Le risque zéro n’existe pas, mais tout doit être fait pour s’en approcher.
Les normes des installations électriques sont régulièrement remises à jour, les notices de sécurité des machines et outils comptent de plus en plus de pages, mais les accident domestiques restent une cause importante et stable de mortalité.
Malgré les multiples normes de la sécurité aérienne, on enregistre au moins un crash ou détournement d’avion chaque année. Les constructeurs d’avion, les pilotes, les aéroports et les aiguilleurs du ciel ne pourront jamais maîtriser tous les aléas météorologiques et idéologiques. On sait théoriquement ce qu’un nouveau témoin lumineux peut éviter, mais il faut des années avant de comprendre les modifications comportementales qu’il a induites. La mortalité routière peine à passer sous le seuil des 3000 morts par an, mais chaque nouvelle mesure suscite de dangereuses polémiques. La voiture autonome pourrait compenser l’incurie des conducteurs, mais l’intelligence artificielle est aussi une production humaine.
On nomme seuil de contre-productivité le point bas de la courbe de morbidité et de mortalité. Les antibiotiques ont drastiquement fait baisser la mortalité infectieuse, mais leur utilisation abusive l’a fait remonter quelque peu. Avec les grands progrès de l’obstétrique, la mortalité maternelle pour 100 000 naissances est tombée de 200 à 12 entre 1920 et 1980. Ensuite, elle a varié pour atteindre son point le plus bas à 6 en 2005, puis elle est remontée à 9. Il sera certainement difficile de déterminer quelles nouvelles pratiques ont contribué à faire franchir leur seuil de contre-productivité de l’obstétrique. On constate par exemple que lorsque le taux de césarienne dépasse 19% des naissances, la mortalité néonatale a tendance à réaugmenter.
Pour les médicaments, on essaie toujours d’évaluer le rapport bénéfices/risques.

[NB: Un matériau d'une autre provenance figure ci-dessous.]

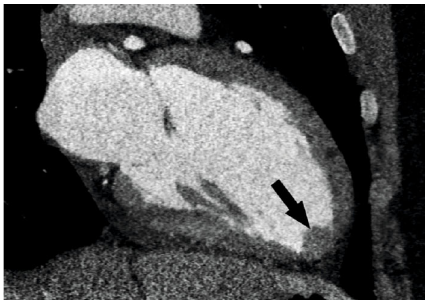
Figure 3: cCTA showing left ventricular apical thrombus.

Ce rapport est généralement positif lorsque les indications de prescriptions sont respectées. Mais les prescriptions dérapent presque toujours, et les risques peuvent être bien supérieurs à ceux de l’antibiorésistance ou des maladies nosocomiales que l’on a connus avec les antibiotiques.

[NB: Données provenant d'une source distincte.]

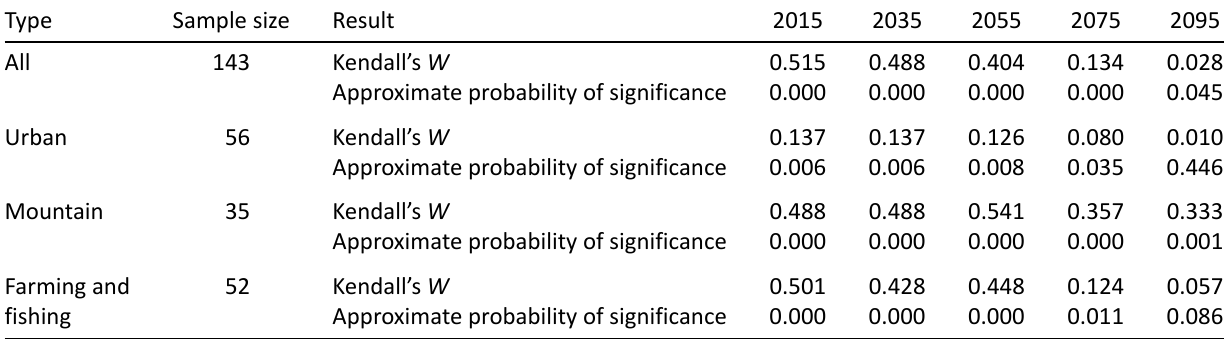
Table 8. Analysis results of Kendall’s concordance coefficient between the level of heat wave adaptation policy and the heat wave effect by municipality type.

Avec la crise des opiacés, tous les antalgiques ont franchi leur seuil de contre-productivité. Les antidépresseurs ont probablement évité des suicides, le débat reste ouvert, mais leur surprescription en a généré certainement davantage. Les statines ou les antihypertenseurs ont certainement évité des accidents cardio-vasculaires, mais l’extension de leurs indications a créé sa propre morbi-mortalité.
En médecine comme ailleurs, nos progrès techniques nous permettent d’approcher le risque zéro avec la certitude de ne jamais pouvoir l’atteindre. Mais en médecine plus qu’ailleurs nous avons des difficultés à déceler le seuil de contre-productivité. Ce ne sont pas nos progrès techniques qui nous permettront d’y parvenir, mais nos progrès en écologie comportementale. Elle n’est pas enseignée dans les facultés de médecine.